Finding a good bound B on the processing time is hard, and there may still be unforeseen circumstances that delay processing beyond the chosen bound B. You can avoid these problems by using deduplication offsets instead of durations. An offset defines a point in the history of the ledger and is thus not affected by clock skews and network delays. Offsets are arguably less intuitive and require more effort by the application developer. We recommend the following strategy for using deduplication offsets:

  1. Choose a fresh command ID for the ledger change and the actAs parties, which (together with the application ID) determine the change ID. Remember the command ID across application crashes. (Analogous to Step 1 above)

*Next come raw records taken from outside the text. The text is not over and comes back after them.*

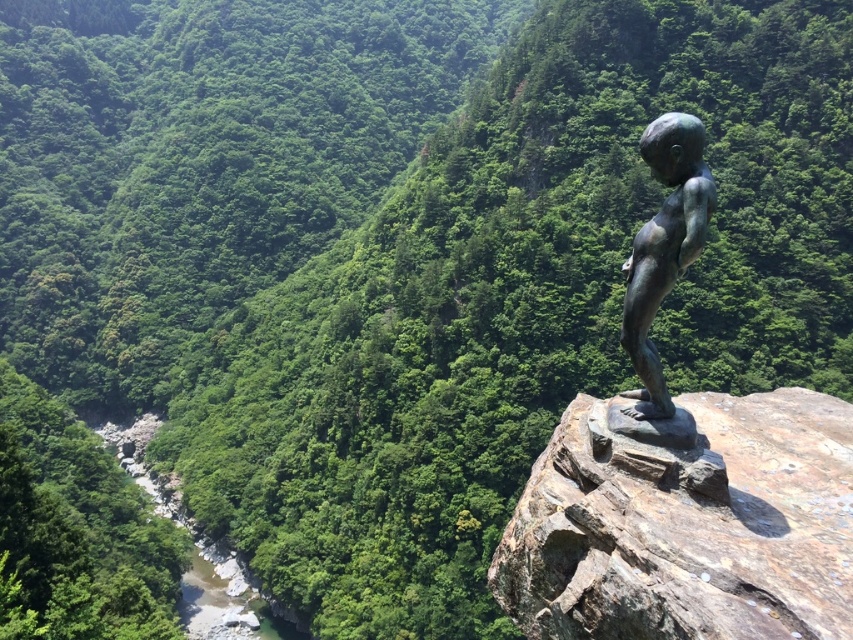
Question: Is rusty metallic statue at upper right to the left of bronze statue at center from the viewer's perspective?

Choices:
 (A) no
 (B) yes

Answer: (B)

Question: Which point is closer to the camera taking this photo?

Choices:
 (A) (706, 426)
 (B) (703, 136)

Answer: (B)

Question: Which point appears farthest from the camera in this image?

Choices:
 (A) (653, 131)
 (B) (550, 515)

Answer: (B)

Question: Can you confirm if rusty metallic statue at upper right is thinner than bronze statue at center?

Choices:
 (A) yes
 (B) no

Answer: (A)

Question: From the image, what is the correct spatial relationship of rusty metallic statue at upper right in relation to bronze statue at center?

Choices:
 (A) above
 (B) below

Answer: (B)

Question: Which point is farther to the camera?

Choices:
 (A) (529, 637)
 (B) (698, 152)

Answer: (A)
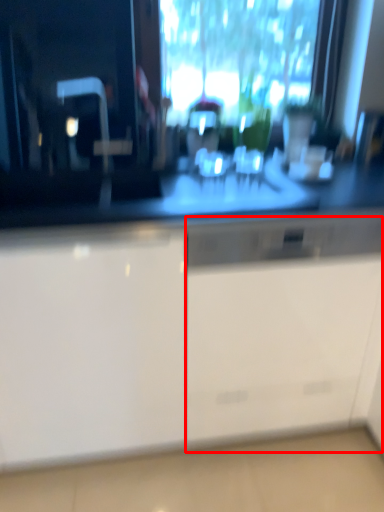
Question: From the image's perspective, considering the relative positions of file cabinet (annotated by the red box) and cabinetry in the image provided, where is file cabinet (annotated by the red box) located with respect to the staircase?

Choices:
 (A) above
 (B) below

Answer: (B)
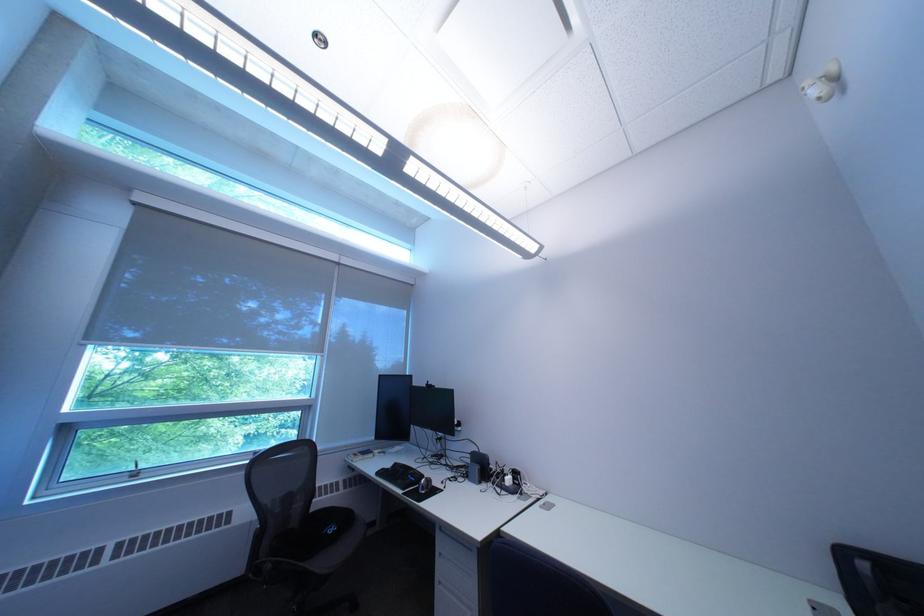
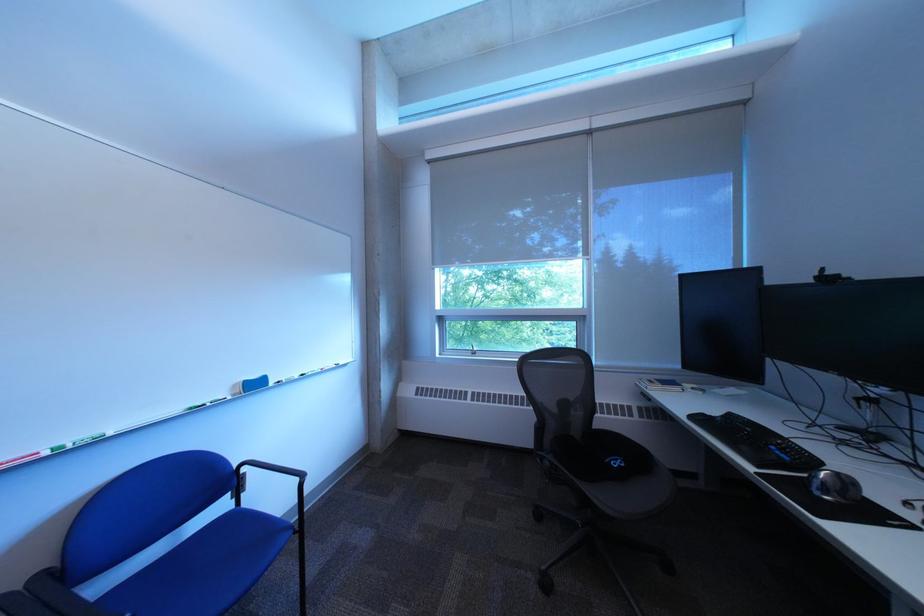
The point at (393, 475) is marked in the first image. Where is the corresponding point in the second image?

(708, 419)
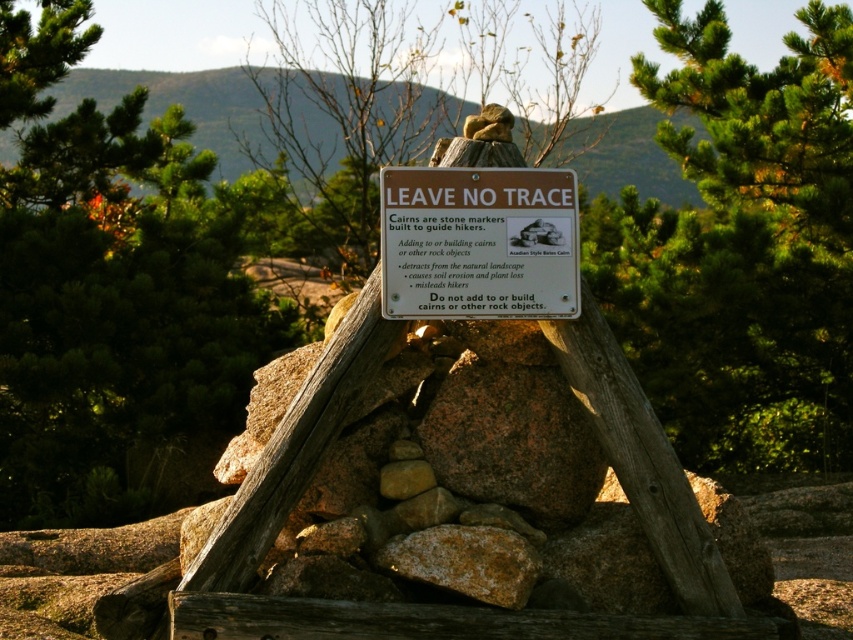
Question: Among these points, which one is farthest from the camera?

Choices:
 (A) (438, 307)
 (B) (751, 244)

Answer: (B)

Question: Does green leafy tree at upper right appear over brown paper sign at center?

Choices:
 (A) yes
 (B) no

Answer: (A)

Question: Among these points, which one is nearest to the camera?

Choices:
 (A) (381, 220)
 (B) (737, 376)

Answer: (A)

Question: Which point is closer to the camera?

Choices:
 (A) green leafy tree at upper right
 (B) brown paper sign at center

Answer: (B)

Question: Is green leafy tree at upper right positioned before brown paper sign at center?

Choices:
 (A) yes
 (B) no

Answer: (B)

Question: Can you confirm if green leafy tree at upper right is positioned to the right of brown paper sign at center?

Choices:
 (A) yes
 (B) no

Answer: (A)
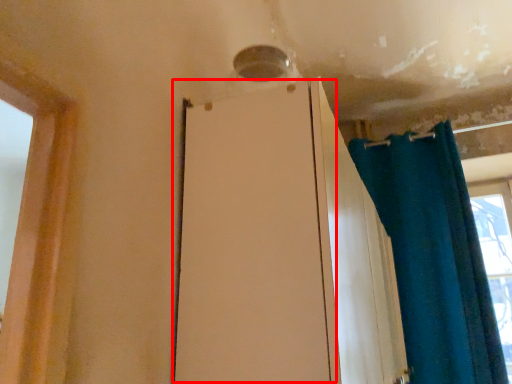
Question: Considering the relative positions of screen door (annotated by the red box) and curtain in the image provided, where is screen door (annotated by the red box) located with respect to the staircase?

Choices:
 (A) right
 (B) left

Answer: (B)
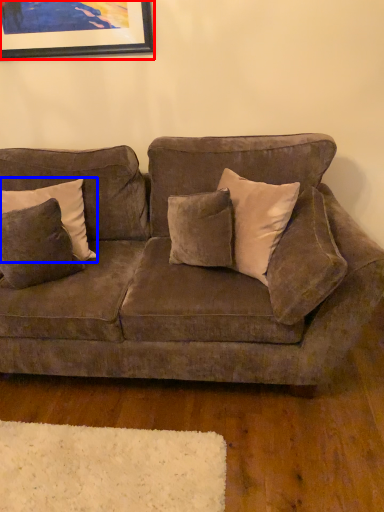
Question: Which object appears farthest to the camera in this image, picture frame (highlighted by a red box) or pillow (highlighted by a blue box)?

Choices:
 (A) picture frame
 (B) pillow

Answer: (A)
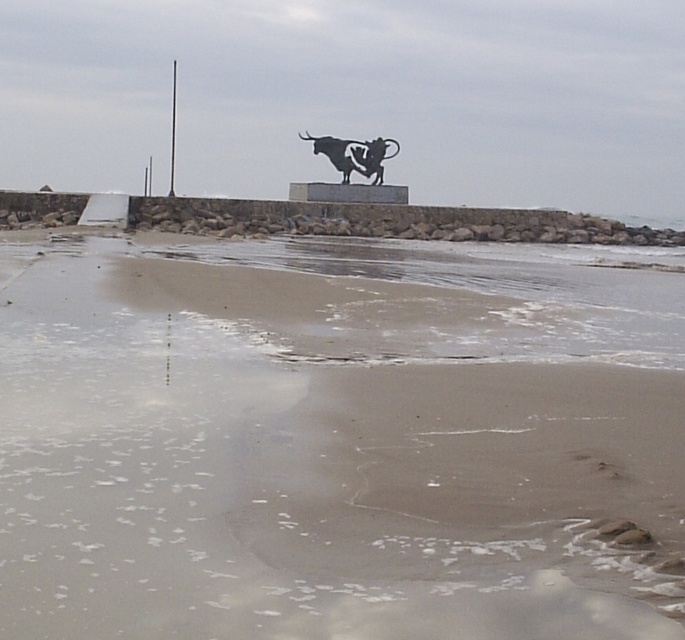
Does point (95, 353) come farther from viewer compared to point (171, 122)?

That is False.

Who is higher up, sandy at center or smooth metal pole at upper center?

smooth metal pole at upper center is higher up.

Locate an element on the screen. Image resolution: width=685 pixels, height=640 pixels. sandy at center is located at coordinates (334, 442).

What are the coordinates of `sandy at center` in the screenshot? It's located at pyautogui.click(x=334, y=442).

Can you confirm if sandy at center is bigger than black metal bull at upper center?

Indeed, sandy at center has a larger size compared to black metal bull at upper center.

Can you confirm if sandy at center is smaller than black metal bull at upper center?

Actually, sandy at center might be larger than black metal bull at upper center.

I want to click on sandy at center, so click(x=334, y=442).

Identify the location of sandy at center. Image resolution: width=685 pixels, height=640 pixels. (334, 442).

Between black metal bull at upper center and smooth metal pole at upper center, which one has more height?

With more height is smooth metal pole at upper center.

Is point (345, 182) farther from camera compared to point (171, 140)?

No, (345, 182) is closer to viewer.

This screenshot has height=640, width=685. Identify the location of black metal bull at upper center. (353, 154).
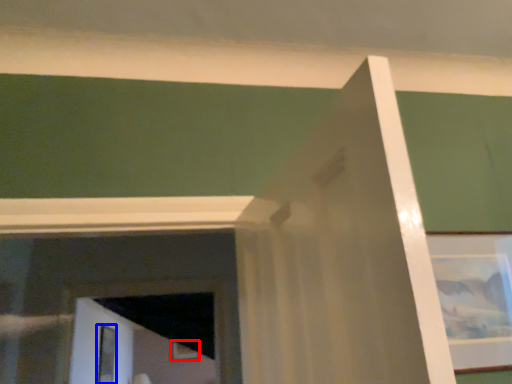
Question: Which of the following is the closest to the observer, picture frame (highlighted by a red box) or screen door (highlighted by a blue box)?

Choices:
 (A) picture frame
 (B) screen door

Answer: (B)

  2. Obtain a recent offset OFF0 on the completion event stream and remember across crashes that you use OFF0 with the chosen command ID. There are several ways to do so:

    • Use the Command Completion Service by asking for the current ledger end.

      Note

      Some ledger implementations reject deduplication offsets that do not identify a command completion visible to the submitting parties with the error code id INVALID_DEDUPLICATION_PERIOD. In general, the ledger end need not identify a command completion that is visible to the submitting parties. When running on such a ledger, use the Command Service approach described next.

    • Use the Command Service to obtain a recent offset by repeatedly submitting a dummy command, e.g., a Create-And-Exercise command of some single-signatory template with the Archive choice, until you get a successful response. The response contains the completion offset.

  3. When you use the Command Completion Service:

    • If you execute this step the first time, set OFF1 = OFF0.
    • If you execute this step as part of error handling retrying from Step 3, obtaining the completion offset OFF1, obtain a recent offset on the completion stream OFF1, say its current end. (Analogous to step 2 above)
  4. Submit the command with the following parameters (analogous to Step 3 above except for the deduplication period):

    • Set the command ID to the chosen command ID from Step 1.
    • Set the deduplication offset to OFF0.
    • Set the submission ID to a fresh value, e.g., a random UUID.
    • Set the timeout (gRPC deadline) to the expected submission processing time (Command Service) or submission hand-off time (Command Submission Service).
  5. Wait until the RPC call returns a response.

    • Status codes other than OK should be handled according to error handling.
    • When you use the Command Service and the response carries the status code OK, the ledger change took place. You can report success. The response contains a completion offset that you can use in Step 2 of later submissions.
    • When you use the Command Submission Service, subscribe with the Command Completion Service for completions for actAs from OFF1 (exclusive) until you see a completion event for the change ID and the submission ID chosen in step 3. If the completion’s status is OK, the ledger change took place and you can report success. Other status codes should be handled according to error handling.

Error handling

The same as for known bounds, except that the former retry from Step 2 becomes retry from Step 3.

Failure scenarios

The above strategy can fail in the following scenarios:

  1. No success within the supported deduplication period

    When the application receives a INVALID_DEDUPLICATION_PERIOD error, it cannot achieve exactly once execution any more within the originally intended deduplication period.

  2. Unacceptable changes cause infinite retries

    You need business workflow knowledge to decide that retrying does not make sense any more. Of course, you can always stop retrying and accept that you do not know the outcome for sure.